Wu, Jianmei, Zhang, Yingtao, Wiegand, Richard, Wang, Jian, Bepler, Gerold, Li, Jing
Journal of Chromatography B 2015 v.1006 pp. 167-178
acetates, adenosine triphosphate, electrospray ionization mass spectrometry, guanosine triphosphate, hydrophilicity, metabolites, nitroprusside, nucleosides, pH, quantitative analysis, reversed-phase liquid chromatography, tandem mass spectrometry, triethylamine, uridine triphosphate
Simultaneous, quantitative determination of intracellular nucleoside triphosphates and other polar metabolites using liquid chromatography with electrospray ionization tandem mass spectrometry (LC-MS/MS) represents a bioanalytic challenge because of charged, highly hydrophilic analytes presented at a large concentration range in a complex matrix.
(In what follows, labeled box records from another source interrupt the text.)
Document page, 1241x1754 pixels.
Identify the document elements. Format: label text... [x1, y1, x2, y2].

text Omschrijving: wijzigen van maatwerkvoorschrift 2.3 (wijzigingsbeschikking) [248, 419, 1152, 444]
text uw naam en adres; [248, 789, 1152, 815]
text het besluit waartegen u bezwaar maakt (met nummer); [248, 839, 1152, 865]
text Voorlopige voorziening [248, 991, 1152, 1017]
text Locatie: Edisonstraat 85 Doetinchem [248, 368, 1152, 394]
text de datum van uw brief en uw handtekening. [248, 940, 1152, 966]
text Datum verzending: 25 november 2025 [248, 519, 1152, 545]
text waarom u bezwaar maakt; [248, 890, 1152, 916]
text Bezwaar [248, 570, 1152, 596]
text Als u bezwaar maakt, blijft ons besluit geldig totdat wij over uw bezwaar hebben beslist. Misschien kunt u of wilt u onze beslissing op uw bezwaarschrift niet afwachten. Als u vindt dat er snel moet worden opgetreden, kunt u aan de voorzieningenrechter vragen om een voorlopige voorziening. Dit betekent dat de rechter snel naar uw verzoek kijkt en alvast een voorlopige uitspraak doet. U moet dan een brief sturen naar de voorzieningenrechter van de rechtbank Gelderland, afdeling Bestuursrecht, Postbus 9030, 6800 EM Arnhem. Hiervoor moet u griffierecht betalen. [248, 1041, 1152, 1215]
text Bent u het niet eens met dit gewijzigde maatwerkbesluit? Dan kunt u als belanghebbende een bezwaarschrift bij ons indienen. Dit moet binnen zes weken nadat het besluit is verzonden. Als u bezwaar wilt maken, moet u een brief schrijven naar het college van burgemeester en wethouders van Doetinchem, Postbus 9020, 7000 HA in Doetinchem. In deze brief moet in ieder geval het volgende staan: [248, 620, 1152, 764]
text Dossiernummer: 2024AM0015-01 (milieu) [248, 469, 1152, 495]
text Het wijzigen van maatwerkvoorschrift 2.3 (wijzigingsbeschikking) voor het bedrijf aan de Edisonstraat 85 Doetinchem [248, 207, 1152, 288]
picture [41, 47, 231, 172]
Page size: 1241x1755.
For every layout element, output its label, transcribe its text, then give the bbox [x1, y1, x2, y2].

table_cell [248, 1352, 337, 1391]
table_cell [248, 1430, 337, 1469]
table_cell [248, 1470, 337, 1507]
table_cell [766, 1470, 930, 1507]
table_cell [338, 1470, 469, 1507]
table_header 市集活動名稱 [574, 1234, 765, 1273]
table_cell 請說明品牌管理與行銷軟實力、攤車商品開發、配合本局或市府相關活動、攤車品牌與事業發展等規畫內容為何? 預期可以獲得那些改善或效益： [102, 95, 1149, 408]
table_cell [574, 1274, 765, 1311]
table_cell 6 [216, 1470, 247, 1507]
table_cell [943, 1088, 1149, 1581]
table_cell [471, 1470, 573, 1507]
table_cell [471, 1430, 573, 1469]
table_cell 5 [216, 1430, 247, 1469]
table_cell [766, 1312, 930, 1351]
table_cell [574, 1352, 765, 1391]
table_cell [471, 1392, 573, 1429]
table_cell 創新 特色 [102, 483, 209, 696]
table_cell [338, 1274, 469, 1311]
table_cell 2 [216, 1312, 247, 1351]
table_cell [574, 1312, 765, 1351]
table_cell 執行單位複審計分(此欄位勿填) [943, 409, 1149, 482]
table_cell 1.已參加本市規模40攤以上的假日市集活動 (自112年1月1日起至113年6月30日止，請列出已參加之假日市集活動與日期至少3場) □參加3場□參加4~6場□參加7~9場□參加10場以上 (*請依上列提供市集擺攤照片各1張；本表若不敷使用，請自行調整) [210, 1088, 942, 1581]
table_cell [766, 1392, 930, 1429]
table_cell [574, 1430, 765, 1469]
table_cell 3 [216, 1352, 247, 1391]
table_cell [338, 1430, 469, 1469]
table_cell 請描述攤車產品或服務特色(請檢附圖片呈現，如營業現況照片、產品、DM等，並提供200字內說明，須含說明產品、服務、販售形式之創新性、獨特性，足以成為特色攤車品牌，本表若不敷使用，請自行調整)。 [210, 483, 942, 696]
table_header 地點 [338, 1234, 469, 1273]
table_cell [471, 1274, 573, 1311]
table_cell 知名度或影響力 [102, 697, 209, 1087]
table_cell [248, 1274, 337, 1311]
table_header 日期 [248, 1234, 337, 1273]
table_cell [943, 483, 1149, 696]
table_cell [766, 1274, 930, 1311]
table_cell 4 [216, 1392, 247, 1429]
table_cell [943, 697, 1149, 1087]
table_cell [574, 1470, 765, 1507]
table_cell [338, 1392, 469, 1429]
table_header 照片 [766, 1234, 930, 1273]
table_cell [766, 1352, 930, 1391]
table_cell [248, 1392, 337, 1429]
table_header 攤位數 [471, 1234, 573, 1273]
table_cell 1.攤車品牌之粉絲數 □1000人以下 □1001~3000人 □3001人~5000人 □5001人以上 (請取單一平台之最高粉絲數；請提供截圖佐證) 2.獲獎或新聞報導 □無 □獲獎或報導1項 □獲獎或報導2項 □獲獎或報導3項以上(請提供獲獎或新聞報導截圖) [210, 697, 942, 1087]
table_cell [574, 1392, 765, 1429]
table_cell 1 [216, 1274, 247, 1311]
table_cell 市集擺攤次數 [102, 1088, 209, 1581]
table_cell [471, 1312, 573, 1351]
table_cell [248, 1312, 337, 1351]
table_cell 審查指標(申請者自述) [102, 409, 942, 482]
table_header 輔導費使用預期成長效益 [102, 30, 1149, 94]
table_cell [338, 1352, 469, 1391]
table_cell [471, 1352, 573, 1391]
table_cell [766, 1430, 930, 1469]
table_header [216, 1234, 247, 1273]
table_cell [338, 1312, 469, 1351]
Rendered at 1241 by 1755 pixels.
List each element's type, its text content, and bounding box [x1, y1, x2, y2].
In this study, an ion pair LC-MS/MS method using triethylamine (TEA)—hexafluoroisopropanol (HFIP) ion-pair mobile phase was optimized and validated for simultaneous and unambiguous determination of 8 nucleoside triphosphates (including ATP, CTP, GTP, UTP, dATP, dCTP, dGTP, and dTTP) in cellular samples. Compared to the the less volatile ion-pair reagent, triethylammonium acetate (100mM, pH 7.0), the combination of HFIP (100mM) and TEA (8.6mM) increased the MS signal intensity by about 50-fold, while retaining comparable chromatographic resolution. The isotope-labeled internal standard method was used for the quantitation. Lower limits of quantitation were determined at 0.5nM for CTP, UTP, dATP, dCTP, and dTTP, at 1nM for ATP, and at 5nM for GTP and dGTP. The intra- and inter-day precision and accuracy were within the generally accepted criteria for bioanalytical method validation (<15%). While the present method was validated for the quantitation of intracellular nucleoside triphosphates, it had a broad application potential for quantitative profiling of nucleoside mono- and bi-phosphates as well as other polar, ionic metabolic intermediates (including carbohydrate derivatives, carboxylic acid derivatives, co-acyl A derivatives, fatty acyls, and others) in biological samples.